My scans showed that my liver is doing pretty well, no new tumors and is recoving from surgery. My lungs each had a tiny new spot in them. These spots don't look like the known tumors and are too tiny to biopsy, so we are just going to watch them for now. BUT, my scans also showed a new tumor. Something that was not on my scans from a few months ago at all. A new tumor in one of my vertebrae. So this has thrown all our treatment plans, and my Christmas spirit, into chaos. 
Right now, the plan is to go back to Mayo next week and treat the spinal tumor with a high dose treatment of radiation. Then after that, the plans get murky... and so do my spirits. There is debate going on between my doctors about how to proceed after we treat the spine. Do we resume the previous plan? Do we shorten or modify the chemo? Do we do the breast radiation or not? Everything is in question because we, once again, don't know what move this stupid cancer is going to make next. (which stupid cancer? I don't even know anymore. But all three of them are stupid.) And ultimately, everyone is waiting for me to make the decision.

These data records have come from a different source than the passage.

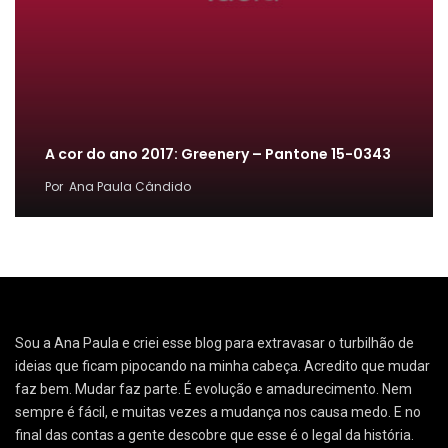
A cor do ano 2017: Greenery – Pantone 15-0343
Por
Ana Paula Cândido
Sou a Ana Paula e criei esse blog para extravasar o turbilhão de
ideias que ficam pipocando na minha cabeça. Acredito que mudar
faz bem. Mudar faz parte. É evolução e amadurecimento. Nem
sempre é fácil, e muitas vezes a mudança nos causa medo. E no
final das contas a gente descobre que esse é o legal da história.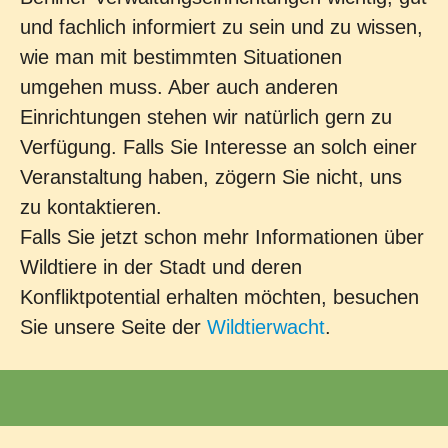
und fachlich informiert zu sein und zu wissen,
wie man mit bestimmten Situationen
umgehen muss. Aber auch anderen
Einrichtungen stehen wir natürlich gern zu
Verfügung. Falls Sie Interesse an solch einer
Veranstaltung haben, zögern Sie nicht, uns
zu kontaktieren.
Falls Sie jetzt schon mehr Informationen über
Wildtiere in der Stadt und deren
Konfliktpotential erhalten möchten, besuchen
Sie unsere Seite der
Wildtierwacht
.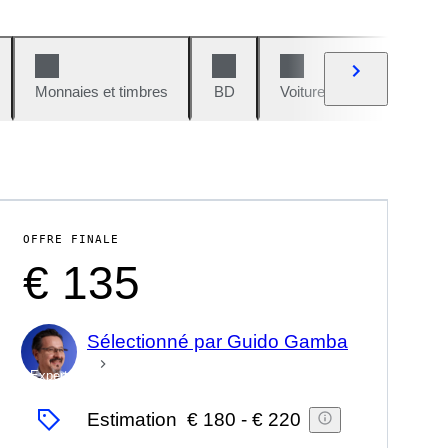
Monnaies et timbres
BD
Voitures et motos
V
OFFRE FINALE
€ 135
Sélectionné par Guido Gamba
Expert
Estimation
€ 180
-
€ 220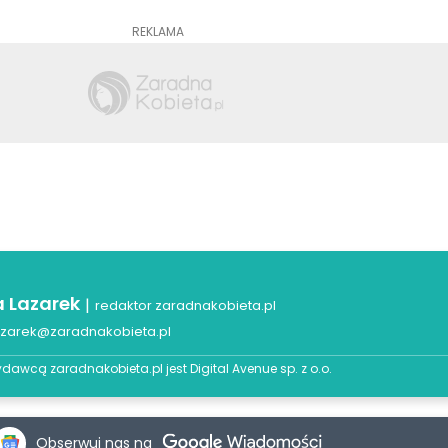
REKLAMA
a Lazarek
|
redaktor zaradnakobieta.pl
azarek@zaradnakobieta.pl
dawcą zaradnakobieta.pl jest
Digital Avenue sp. z o.o.
Obserwuj nas na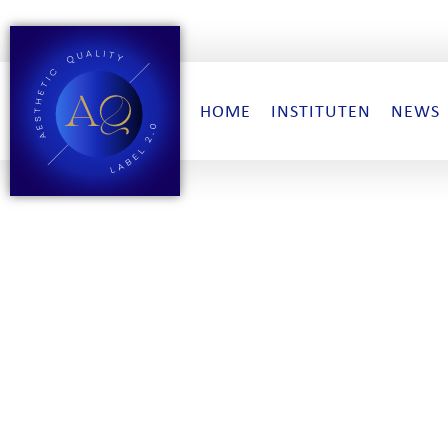
HOME
INSTITUTEN
NEWS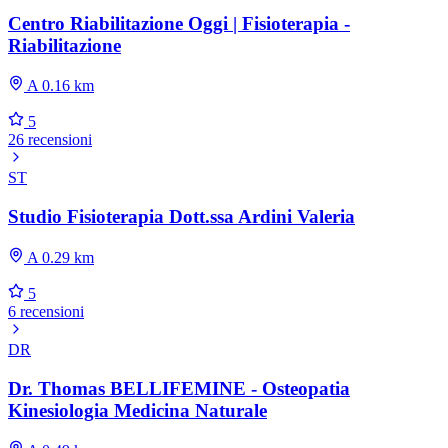
Centro Riabilitazione Oggi | Fisioterapia -
Riabilitazione
A 0.16 km
5
26 recensioni
ST
Studio Fisioterapia Dott.ssa Ardini Valeria
A 0.29 km
5
6 recensioni
DR
Dr. Thomas BELLIFEMINE - Osteopatia
Kinesiologia Medicina Naturale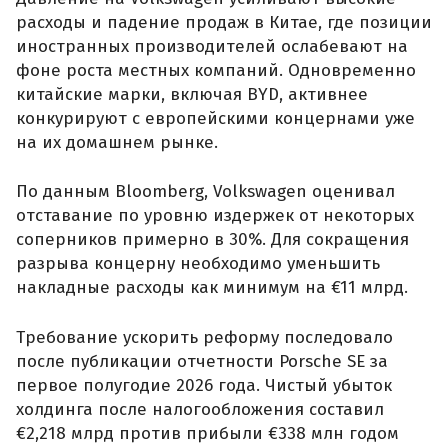
расходы и падение продаж в Китае, где позиции
иностранных производителей ослабевают на
фоне роста местных компаний. Одновременно
китайские марки, включая BYD, активнее
конкурируют с европейскими концернами уже
на их домашнем рынке.
По данным Bloomberg, Volkswagen оценивал
отставание по уровню издержек от некоторых
соперников примерно в 30%. Для сокращения
разрыва концерну необходимо уменьшить
накладные расходы как минимум на €11 млрд.
Требование ускорить реформу последовало
после публикации отчетности Porsche SE за
первое полугодие 2026 года. Чистый убыток
холдинга после налогообложения составил
€2,218 млрд против прибыли €338 млн годом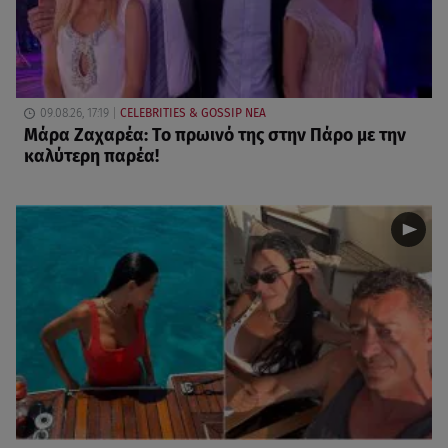
09.08.26, 17:19
CELEBRITIES & GOSSIP ΝΕΑ
Μάρα Ζαχαρέα: Το πρωινό της στην Πάρο με την
καλύτερη παρέα!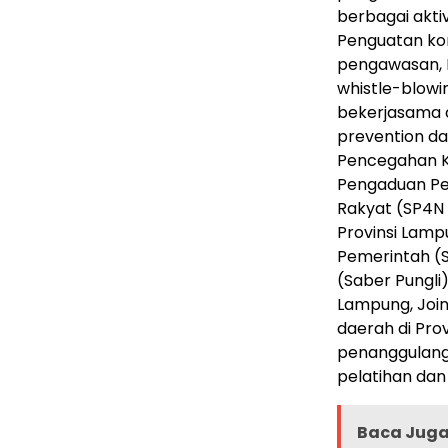
berbagai akti
Penguatan ko
pengawasan, 
whistle-blowi
bekerjasama d
prevention da
Pencegahan Ko
Pengaduan Pel
Rakyat (SP4N 
Provinsi Lamp
Pemerintah (S
(Saber Pungli
Lampung, Joi
daerah di Pr
penanggulanga
pelatihan dan
Baca Juga 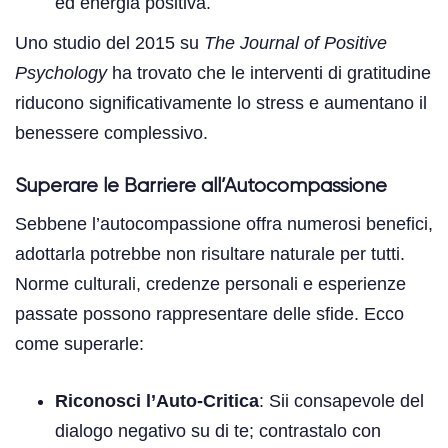
ed energia positiva.
Uno studio del 2015 su
The Journal of Positive
Psychology
ha trovato che le interventi di gratitudine
riducono significativamente lo stress e aumentano il
benessere complessivo.
Superare le Barriere all’Autocompassione
Sebbene l’autocompassione offra numerosi benefici,
adottarla potrebbe non risultare naturale per tutti.
Norme culturali, credenze personali e esperienze
passate possono rappresentare delle sfide. Ecco
come superarle:
Riconosci l’Auto-Critica
: Sii consapevole del
dialogo negativo su di te; contrastalo con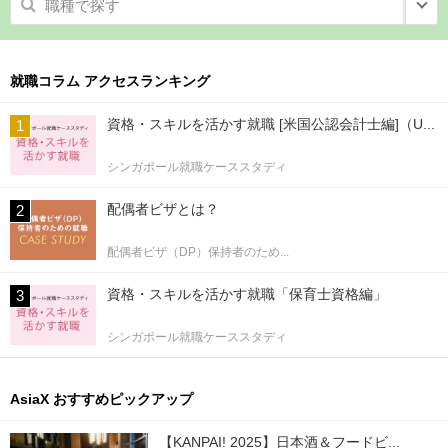
職種で探す
就職コラム アクセスランキング
資格・スキルを活かす就職 [米国公認会計士編]（U...
シンガポール就職ケーススタディ
配偶者ビザとは？
配偶者ビザ（DP）保持者のため...
資格・スキルを活かす就職「保育士資格編」
シンガポール就職ケーススタディ
AsiaX おすすめピックアップ
【KANPAI! 2025】日本酒＆フードビ...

This isn't what Christmas is supposed to be like. That's what keeps playing over and over in my head. This just isn't Christmas. Teach Kylynn school. Try to help Kylynn understand these new changes. Keep up (sort of) with house stuff. Get presents bought and wrapped (you wouldn't think my new predicament would change the present buying part but it sort of does. weird). Figure out the logistics of this next Mayo trip. Keep up with my Etsy shop. Try to make this new news "okay" for everyone else. Try to make sense of the new news myself. And on and on the list goes. It often always feels like too much. I've been waking up at 3:30 in the morning, for no other reason it seems, than to just cry. Same thing happens when I have a rare moment of quiet (usually in the shower), I just cry. This isn't what Christmas is supposed to be like. Is it?

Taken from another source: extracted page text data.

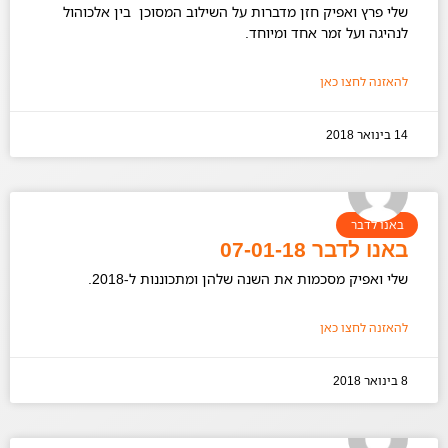
שלי פרץ ואפיק חזן מדברות על השילוב המסוכן בין אלכוהול
לנהיגה ועל זמר אחד ומיוחד.
להאזנה לחצו כאן
14 בינואר 2018
באנו לדבר
באנו לדבר 07-01-18
שלי ואפיק מסכמות את השנה שלהן ומתכוננות ל-2018.
להאזנה לחצו כאן
8 בינואר 2018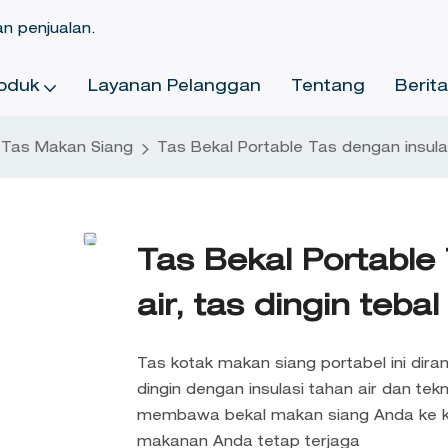
an penjualan.
oduk
Layanan Pelanggan
Tentang
Berit
Tas Makan Siang
Tas Bekal Portable Tas dengan insulasi
Tas Bekal Portable 
air, tas dingin tebal
Tas kotak makan siang portabel ini di
dingin dengan insulasi tahan air dan te
membawa bekal makan siang Anda ke kan
makanan Anda tetap terjaga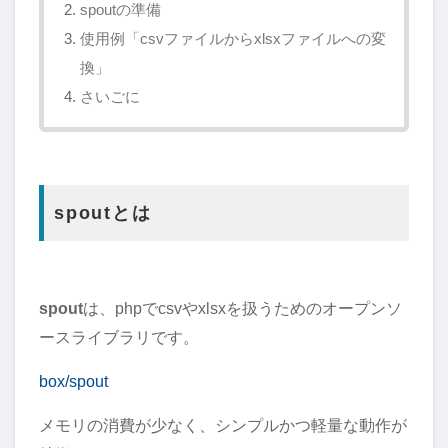
spoutの準備
使用例「csvファイルからxlsxファイルへの変
換」
さいごに
spoutとは
spout
は、phpでcsvやxlsxを扱うためのオープンソ
ースライブラリです。
box/spout
メモリの消費が少なく、シンプルかつ軽量な動作が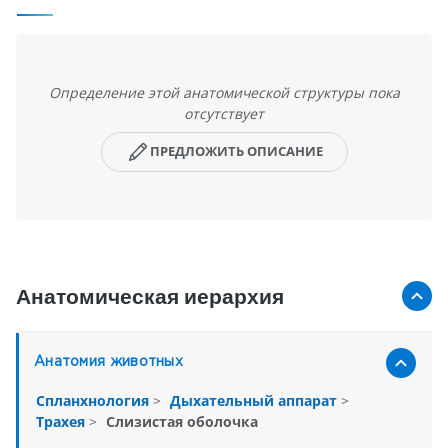
Определение этой анатомической структуры пока
отсутствует
ПРЕДЛОЖИТЬ ОПИСАНИЕ
Анатомическая иерархия
Анатомия животных
Спланхнология
>
Дыхательный аппарат
>
Трахея
>
Слизистая оболочка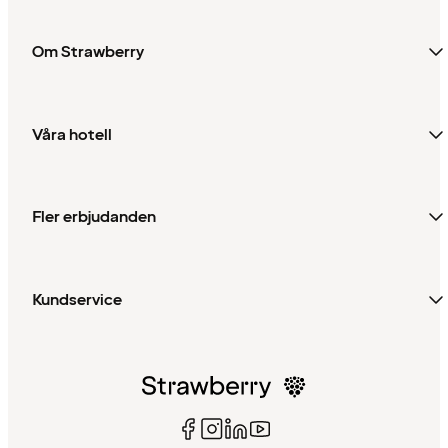
Om Strawberry
Våra hotell
Fler erbjudanden
Kundservice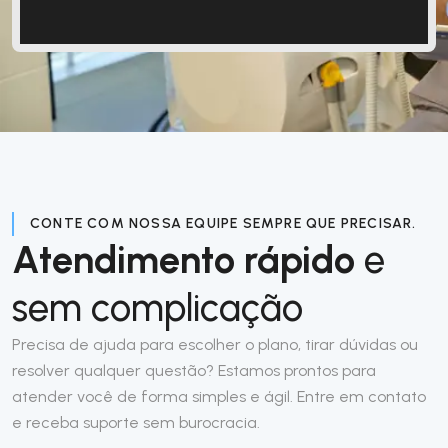
CONTE COM NOSSA EQUIPE SEMPRE QUE PRECISAR.
Atendimento rápido
e
sem complicação
Precisa de ajuda para escolher o plano, tirar dúvidas ou
resolver qualquer questão? Estamos prontos para
atender você de forma simples e ágil. Entre em contato
e receba suporte sem burocracia.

"Angels and archangels may have gathered there, 
 cherubim and seraphim thronged the air; 
 but his mother only, in her maiden bliss, 
 worshiped the beloved with a kiss."

But then, maybe it is. Maybe it is just different this year. Maybe I'm looking at this all wrong. It is still Christmas after all.  I keep thinking about how things played out that first Christmas so many years ago. Probably not the way Mary thought they would. Probably not at all. But she accepted it all with her quiet "be it done unto me" heart and faith. She accepted her poverty, she welcomed guests and made things "okay" for them, she adored her baby and the changes that brought to her life (even the knowledge of the heartache she would later endure), and she went forward into her new unknown with an accepting, grateful heart  and a willingness to serve. So maybe that is my Christmas this year, maybe that is the change. For all that I say that cancer is screwing up my Christmas, I do still feel like it is Christmas. It's like things have just shifted a little, a new light has been shown over things and everything has a slightly different focus. My comfortable, predictable Christmas has been disrupted.  And maybe that is as it is supposed to be, Maybe that is my Christmas this year. Mary I am not, but maybe, just maybe, this Christmas I can learn a tiny bit of her "be it done onto me" heart.

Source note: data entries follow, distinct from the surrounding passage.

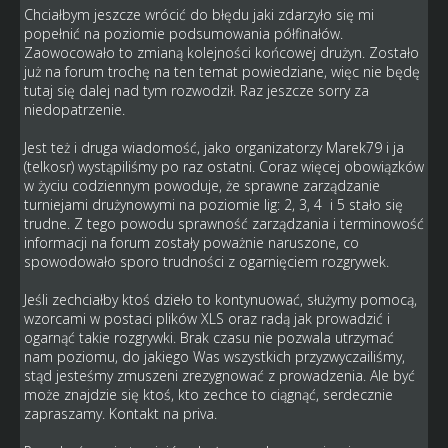
Chciałbym jeszcze wrócić do błędu jaki zdarzyło się mi
popełnić na poziomie podsumowania półfinałów.
Zaowocowało to zmianą kolejności końcowej drużyn. Zostało
już na forum trochę na ten temat powiedziane, więc nie będę
tutaj się dalej nad tym rozwodził. Raz jeszcze sorry za
niedopatrzenie.
Jest też i druga wiadomość, jako organizatorzy Marek79 i ja
(telkosr) wystąpiliśmy po raz ostatni. Coraz więcej obowiązków
w życiu codziennym powoduje, że sprawne zarządzanie
turniejami drużynowymi na poziomie lig: 2, 3, 4 i 5 stało się
trudne. Z tego powodu sprawność zarządzania i terminowość
informacji na forum zostały poważnie naruszone, co
spowodowało sporo trudności z ogarnięciem rozgrywek.
Jeśli zechciałby ktoś dzieło to kontynuować, służymy pomocą,
wzorcami w postaci plików XLS oraz radą jak prowadzić i
ogarnąć takie rozgrywki. Brak czasu nie pozwala utrzymać
nam poziomu, do jakiego Was wszystkich przyzwyczailiśmy,
stąd jesteśmy zmuszeni zrezygnować z prowadzenia. Ale być
może znajdzie się ktoś, kto zechce to ciągnąć, serdecznie
zapraszamy. Kontakt na priva.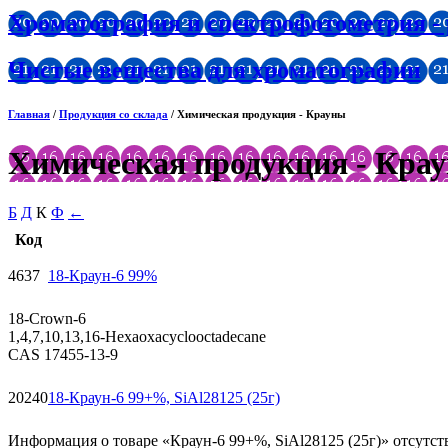
Хроматография и спектрофотометрия -
Чистые вещества для хроматографии
Главная
/
Продукция со склада
/ Химическая продукция - Крауны
Химическая продукция - Кра
Б
Д
К
Ф
←
Код
4637
18-Краун-6 99%
18-Crown-6
1,4,7,10,13,16-Hexaoxacyclooctadecane
CAS 17455-13-9
20240
18-Краун-6 99+%, SiAl28125 (25г)
Информация о товаре «Краун-6 99+%, SiAl28125 (25г)» отсутств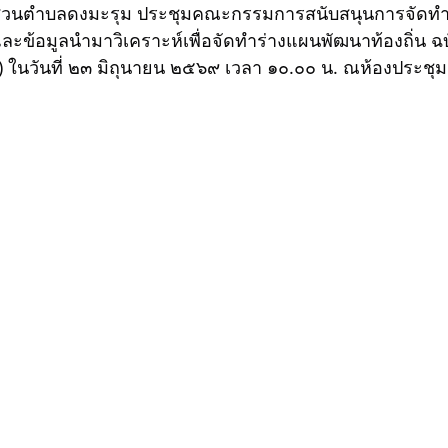
ะข้อมูลนำมาวิเคราะห์เพื่อจัดทำร่างแผนพัฒนาท้องถิ่น ฉบั
 ในวันที่ ๒๓ มิถุนายน ๒๕๖๙ เวลา ๑๐.๐๐ น. ณห้องประชุ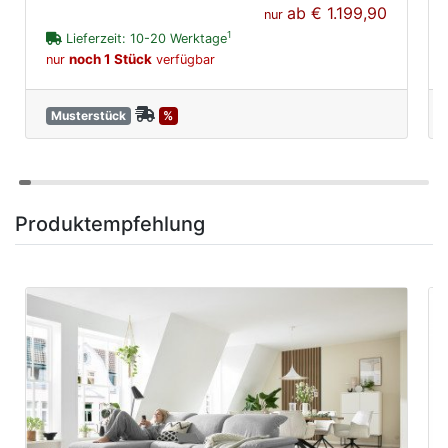
ab
€ 1.199,90
nur
1
Lieferzeit: 10-20 Werktage
noch 1 Stück
nur
verfügbar
Musterstück
%
Produktempfehlung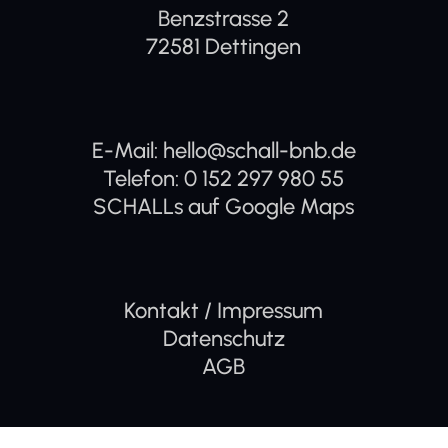
Benzstrasse 2
72581 Dettingen
E-Mail:
hello@schall-bnb.de
Telefon:
0 152 297 980 55
SCHALLs auf Google Maps
Kontakt / Impressum
Datenschutz
AGB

"What can I give him, poor as I am? 
 If I were a shepherd, I would bring a lamb; 
 if I were a Wise Man, I would do my part; 
 yet what I can I give him:  give my heart." 
These little quotes I've been putting in here are the lyrics to one of my favorite Christmas songs, "In the Bleak Midwinter". This year I am loving the song even more as I find myself in what feels like a very bleak midwinter. But even though the frosty winds are moaning, even on the rainiest day, there is a hope and a light to be found at Christmas. At a time when I feel more in need of a miracle than ever, Christmas reaches out though 2014 years and reminds me of the greatest miracle ever... and it's not just for me. This miracle belongs to us all and makes all other miracles possible.

I wish you a Merry Christmas, friends and strangers alike. A very Merry Christmas.